20 Whilst, as earlier noted, the conciliation canvassed, in detail, each of these areas, it is not appropriate in this Direction to express a view about each disputed item. That would exceed the limits of the conciliation process and may, in fact, be counterproductive to a final settlement of issues.
21 There is, however, one issue of principle which has infected most matters dividing the parties about which the Commission should make some observation.
22 That matter concerns whether, and to what extent, the package of benefits afforded employees, the subject of a proposed privatisation of New South Wales Lotteries, should be provided to employees, the subject of contracting out arrangements for the Parklea Correctional Centre.
23 The disagreement in this respect may be simply stated. The Department suggested that the New South Wales Lotteries' arrangements could not constitute any benchmark against which negotiations in the present matter could properly be conducted because of the significantly different approach adopted in bringing about the private administration of the formerly public function in the New South Wales Lotteries when compared to the outsourcing of the Parklea Correctional Centre. The PSA insisted on the applicability of the New South Wales Lotteries' model because it represented a current standard for the privatisation or outsourcing of aspects of the public sector and was directly relevant to the present outsourcing context.
24 There is, ultimately, some merit in both propositions.
25 It would seem that the New South Wales Lotteries' package does, broadly speaking, represent the modern approach to the provision of benefits for employees affected by the transfer, by whatever means, of public facilities to private enterprise.
26 However, the Department has made good its proposition that some departure from that package would be appropriate in the present case because the Parklea contracting out model places greater emphasis on the retention of employees with the Department by an employment guarantee (with a reasonable prospect of placing officers at a nearby Correctional Centre) or resolves the employment of correctional officers by voluntary redundancy. In contrast, under the New South Wales Lotteries' privatisation, employees who elected to remain in the public sector will be transferred to the New South Wales Department of Arts, Sport and Recreation and managed as excess employees under the relevant Public Sector policy. No voluntary redundancy arrangements are available.

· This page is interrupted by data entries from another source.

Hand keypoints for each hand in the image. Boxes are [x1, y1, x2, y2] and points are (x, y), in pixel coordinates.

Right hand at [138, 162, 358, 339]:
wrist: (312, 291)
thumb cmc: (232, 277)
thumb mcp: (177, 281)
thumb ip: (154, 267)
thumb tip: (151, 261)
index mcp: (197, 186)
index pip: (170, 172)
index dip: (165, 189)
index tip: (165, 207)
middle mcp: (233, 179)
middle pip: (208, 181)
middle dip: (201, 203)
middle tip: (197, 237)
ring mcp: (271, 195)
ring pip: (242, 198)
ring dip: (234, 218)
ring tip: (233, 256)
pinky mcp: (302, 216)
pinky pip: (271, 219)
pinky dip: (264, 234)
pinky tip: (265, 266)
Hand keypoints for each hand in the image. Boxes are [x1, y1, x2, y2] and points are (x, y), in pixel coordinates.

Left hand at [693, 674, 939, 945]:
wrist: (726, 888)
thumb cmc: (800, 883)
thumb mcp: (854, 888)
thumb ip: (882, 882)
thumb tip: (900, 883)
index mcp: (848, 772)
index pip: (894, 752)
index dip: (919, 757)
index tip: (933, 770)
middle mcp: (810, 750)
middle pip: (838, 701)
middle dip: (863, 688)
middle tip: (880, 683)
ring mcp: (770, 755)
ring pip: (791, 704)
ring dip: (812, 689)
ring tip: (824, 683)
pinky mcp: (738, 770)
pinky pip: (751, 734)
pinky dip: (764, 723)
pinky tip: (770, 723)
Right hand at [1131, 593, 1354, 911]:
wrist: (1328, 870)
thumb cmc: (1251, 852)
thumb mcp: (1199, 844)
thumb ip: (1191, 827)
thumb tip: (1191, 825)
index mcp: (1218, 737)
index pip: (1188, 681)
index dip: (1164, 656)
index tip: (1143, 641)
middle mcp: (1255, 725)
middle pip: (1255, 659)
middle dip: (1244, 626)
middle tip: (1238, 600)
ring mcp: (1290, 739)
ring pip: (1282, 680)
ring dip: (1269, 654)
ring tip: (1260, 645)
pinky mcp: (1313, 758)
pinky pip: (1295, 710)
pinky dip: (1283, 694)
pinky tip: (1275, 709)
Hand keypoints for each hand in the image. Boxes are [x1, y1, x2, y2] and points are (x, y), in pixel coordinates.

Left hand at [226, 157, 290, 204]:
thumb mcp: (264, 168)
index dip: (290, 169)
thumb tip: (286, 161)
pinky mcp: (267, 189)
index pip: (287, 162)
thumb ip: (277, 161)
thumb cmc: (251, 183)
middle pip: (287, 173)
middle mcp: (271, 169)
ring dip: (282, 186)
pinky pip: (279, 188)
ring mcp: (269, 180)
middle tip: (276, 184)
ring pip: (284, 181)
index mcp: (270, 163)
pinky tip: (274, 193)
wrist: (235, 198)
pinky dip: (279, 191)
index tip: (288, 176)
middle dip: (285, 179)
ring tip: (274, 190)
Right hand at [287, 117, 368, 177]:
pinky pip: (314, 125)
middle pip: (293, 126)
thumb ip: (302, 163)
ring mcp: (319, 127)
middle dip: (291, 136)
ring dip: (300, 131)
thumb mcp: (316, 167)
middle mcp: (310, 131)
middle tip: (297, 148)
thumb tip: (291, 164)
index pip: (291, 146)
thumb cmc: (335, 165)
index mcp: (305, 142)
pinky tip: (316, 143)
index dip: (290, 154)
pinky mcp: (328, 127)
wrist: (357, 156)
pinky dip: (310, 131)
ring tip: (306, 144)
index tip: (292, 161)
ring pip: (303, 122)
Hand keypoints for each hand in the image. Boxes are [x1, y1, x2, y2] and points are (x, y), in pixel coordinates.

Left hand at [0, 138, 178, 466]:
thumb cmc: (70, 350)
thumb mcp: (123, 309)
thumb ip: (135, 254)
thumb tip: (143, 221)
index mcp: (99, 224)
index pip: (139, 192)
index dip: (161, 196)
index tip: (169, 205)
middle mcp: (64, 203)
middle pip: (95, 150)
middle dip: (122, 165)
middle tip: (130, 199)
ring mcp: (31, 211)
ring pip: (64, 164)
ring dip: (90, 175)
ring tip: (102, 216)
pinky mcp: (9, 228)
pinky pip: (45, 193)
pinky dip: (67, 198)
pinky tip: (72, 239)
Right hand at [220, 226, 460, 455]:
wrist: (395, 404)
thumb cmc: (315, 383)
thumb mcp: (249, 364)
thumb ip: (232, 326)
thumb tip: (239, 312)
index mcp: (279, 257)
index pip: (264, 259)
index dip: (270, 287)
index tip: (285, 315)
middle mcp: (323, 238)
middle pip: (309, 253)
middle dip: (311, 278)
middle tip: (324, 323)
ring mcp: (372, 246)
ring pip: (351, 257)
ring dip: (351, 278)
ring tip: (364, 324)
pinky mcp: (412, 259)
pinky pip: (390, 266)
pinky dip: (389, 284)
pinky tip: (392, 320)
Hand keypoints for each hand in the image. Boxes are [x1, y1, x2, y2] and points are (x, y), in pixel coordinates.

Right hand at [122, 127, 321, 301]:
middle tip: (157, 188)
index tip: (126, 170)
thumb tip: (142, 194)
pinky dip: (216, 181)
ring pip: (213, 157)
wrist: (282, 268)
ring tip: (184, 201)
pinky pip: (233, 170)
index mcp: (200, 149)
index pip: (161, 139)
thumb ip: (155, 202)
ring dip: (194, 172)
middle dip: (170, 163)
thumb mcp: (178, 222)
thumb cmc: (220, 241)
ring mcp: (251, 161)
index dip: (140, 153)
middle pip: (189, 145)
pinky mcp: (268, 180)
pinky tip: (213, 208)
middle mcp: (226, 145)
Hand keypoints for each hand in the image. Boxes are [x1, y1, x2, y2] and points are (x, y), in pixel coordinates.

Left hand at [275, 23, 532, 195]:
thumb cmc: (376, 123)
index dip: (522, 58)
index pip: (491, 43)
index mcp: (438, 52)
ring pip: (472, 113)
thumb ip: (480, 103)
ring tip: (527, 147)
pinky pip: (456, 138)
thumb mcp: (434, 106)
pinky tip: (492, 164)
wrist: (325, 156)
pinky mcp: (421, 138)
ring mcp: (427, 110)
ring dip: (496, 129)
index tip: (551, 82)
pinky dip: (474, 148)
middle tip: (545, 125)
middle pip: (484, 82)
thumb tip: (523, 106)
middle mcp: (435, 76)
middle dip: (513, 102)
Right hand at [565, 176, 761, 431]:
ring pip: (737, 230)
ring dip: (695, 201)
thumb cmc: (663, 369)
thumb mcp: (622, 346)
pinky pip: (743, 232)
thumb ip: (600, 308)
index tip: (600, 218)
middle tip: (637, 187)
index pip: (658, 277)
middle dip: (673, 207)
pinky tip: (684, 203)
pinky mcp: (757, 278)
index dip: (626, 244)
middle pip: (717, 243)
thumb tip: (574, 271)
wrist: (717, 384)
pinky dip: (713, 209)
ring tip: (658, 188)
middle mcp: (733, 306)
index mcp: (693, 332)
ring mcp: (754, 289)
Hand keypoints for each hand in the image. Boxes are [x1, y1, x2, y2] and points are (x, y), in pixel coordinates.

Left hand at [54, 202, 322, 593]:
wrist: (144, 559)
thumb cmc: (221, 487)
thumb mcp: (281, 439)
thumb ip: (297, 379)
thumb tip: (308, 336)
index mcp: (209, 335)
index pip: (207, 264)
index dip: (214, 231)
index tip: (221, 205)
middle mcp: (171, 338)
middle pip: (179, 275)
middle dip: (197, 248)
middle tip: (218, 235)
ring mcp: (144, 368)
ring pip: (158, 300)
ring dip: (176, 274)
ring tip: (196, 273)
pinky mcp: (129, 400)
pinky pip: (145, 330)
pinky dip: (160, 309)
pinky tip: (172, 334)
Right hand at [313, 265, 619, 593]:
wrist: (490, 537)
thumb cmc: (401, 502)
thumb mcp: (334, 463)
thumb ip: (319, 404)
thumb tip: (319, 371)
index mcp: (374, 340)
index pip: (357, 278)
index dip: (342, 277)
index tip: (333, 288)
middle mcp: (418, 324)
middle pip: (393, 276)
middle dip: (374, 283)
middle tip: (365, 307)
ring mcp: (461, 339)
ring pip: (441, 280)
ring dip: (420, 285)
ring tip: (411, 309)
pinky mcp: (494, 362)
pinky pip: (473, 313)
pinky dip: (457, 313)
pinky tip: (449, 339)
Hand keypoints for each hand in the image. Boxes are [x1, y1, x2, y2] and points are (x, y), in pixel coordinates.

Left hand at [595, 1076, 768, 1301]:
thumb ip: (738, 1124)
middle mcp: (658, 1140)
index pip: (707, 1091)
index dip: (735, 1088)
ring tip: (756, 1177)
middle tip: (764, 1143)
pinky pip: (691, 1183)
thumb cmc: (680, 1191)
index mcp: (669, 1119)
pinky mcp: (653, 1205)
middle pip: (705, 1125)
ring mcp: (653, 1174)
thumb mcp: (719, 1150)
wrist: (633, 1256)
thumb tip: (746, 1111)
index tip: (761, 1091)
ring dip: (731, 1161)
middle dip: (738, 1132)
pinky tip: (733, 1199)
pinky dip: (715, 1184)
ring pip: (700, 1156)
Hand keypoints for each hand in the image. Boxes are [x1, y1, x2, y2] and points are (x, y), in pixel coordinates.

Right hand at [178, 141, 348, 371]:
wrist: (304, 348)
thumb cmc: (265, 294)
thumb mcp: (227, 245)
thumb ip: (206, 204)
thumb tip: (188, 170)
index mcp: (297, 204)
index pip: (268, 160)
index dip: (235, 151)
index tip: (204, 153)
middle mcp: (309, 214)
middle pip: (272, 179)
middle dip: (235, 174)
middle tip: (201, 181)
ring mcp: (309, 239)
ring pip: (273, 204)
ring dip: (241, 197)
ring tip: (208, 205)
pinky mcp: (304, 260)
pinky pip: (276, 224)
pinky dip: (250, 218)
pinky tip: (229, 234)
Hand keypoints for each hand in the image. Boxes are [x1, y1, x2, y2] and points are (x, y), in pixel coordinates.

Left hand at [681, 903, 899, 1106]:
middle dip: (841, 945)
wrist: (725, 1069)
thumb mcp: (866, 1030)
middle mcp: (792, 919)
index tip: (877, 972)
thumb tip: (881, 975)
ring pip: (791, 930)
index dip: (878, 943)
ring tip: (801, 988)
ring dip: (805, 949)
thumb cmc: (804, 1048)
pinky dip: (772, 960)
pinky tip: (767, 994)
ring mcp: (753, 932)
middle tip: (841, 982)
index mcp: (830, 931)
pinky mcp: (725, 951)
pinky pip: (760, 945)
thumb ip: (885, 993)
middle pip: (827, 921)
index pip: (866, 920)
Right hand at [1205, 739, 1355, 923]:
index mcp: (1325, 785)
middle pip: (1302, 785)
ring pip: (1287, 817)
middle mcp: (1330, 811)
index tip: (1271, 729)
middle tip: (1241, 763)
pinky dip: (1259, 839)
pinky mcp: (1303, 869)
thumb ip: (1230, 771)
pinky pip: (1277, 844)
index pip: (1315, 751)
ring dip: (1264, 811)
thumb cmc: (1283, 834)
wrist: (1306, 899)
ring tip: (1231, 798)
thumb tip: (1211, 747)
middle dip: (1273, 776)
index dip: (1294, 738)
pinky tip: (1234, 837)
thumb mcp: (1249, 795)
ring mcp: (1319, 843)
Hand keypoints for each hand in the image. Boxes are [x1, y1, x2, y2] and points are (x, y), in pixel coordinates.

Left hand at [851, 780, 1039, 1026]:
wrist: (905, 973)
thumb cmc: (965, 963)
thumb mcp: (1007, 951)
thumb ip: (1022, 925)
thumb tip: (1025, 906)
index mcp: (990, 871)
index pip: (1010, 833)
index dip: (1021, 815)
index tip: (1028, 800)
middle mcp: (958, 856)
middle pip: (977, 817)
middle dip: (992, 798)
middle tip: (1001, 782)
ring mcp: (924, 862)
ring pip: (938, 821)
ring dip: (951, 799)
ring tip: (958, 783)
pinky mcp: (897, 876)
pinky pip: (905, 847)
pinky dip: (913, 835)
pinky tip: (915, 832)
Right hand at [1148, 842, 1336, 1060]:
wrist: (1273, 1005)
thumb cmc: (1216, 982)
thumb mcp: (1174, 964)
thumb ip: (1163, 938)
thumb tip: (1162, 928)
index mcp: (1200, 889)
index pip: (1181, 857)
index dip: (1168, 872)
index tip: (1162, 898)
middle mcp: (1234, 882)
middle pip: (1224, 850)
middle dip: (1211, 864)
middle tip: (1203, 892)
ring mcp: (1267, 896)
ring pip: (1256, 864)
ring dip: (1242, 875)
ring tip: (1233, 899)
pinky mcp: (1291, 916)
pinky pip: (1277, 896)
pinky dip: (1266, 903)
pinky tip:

27 In my view, a fair balancing of the competing positions of the parties for the purposes of this conciliation should result in the adoption, so far as is relevant in the light of those differences, of the provisions of the New South Wales Lotteries' package in the arrangements for the outsourcing of the Parklea Correctional Centre. The Commission has, in this regard, also to considered questions of cost. Further, the Direction will deal with reasonable arrangements for those employees retained in service or electing for voluntary redundancy.
28 An example of this approach is the Direction concerning Retention Support Payments.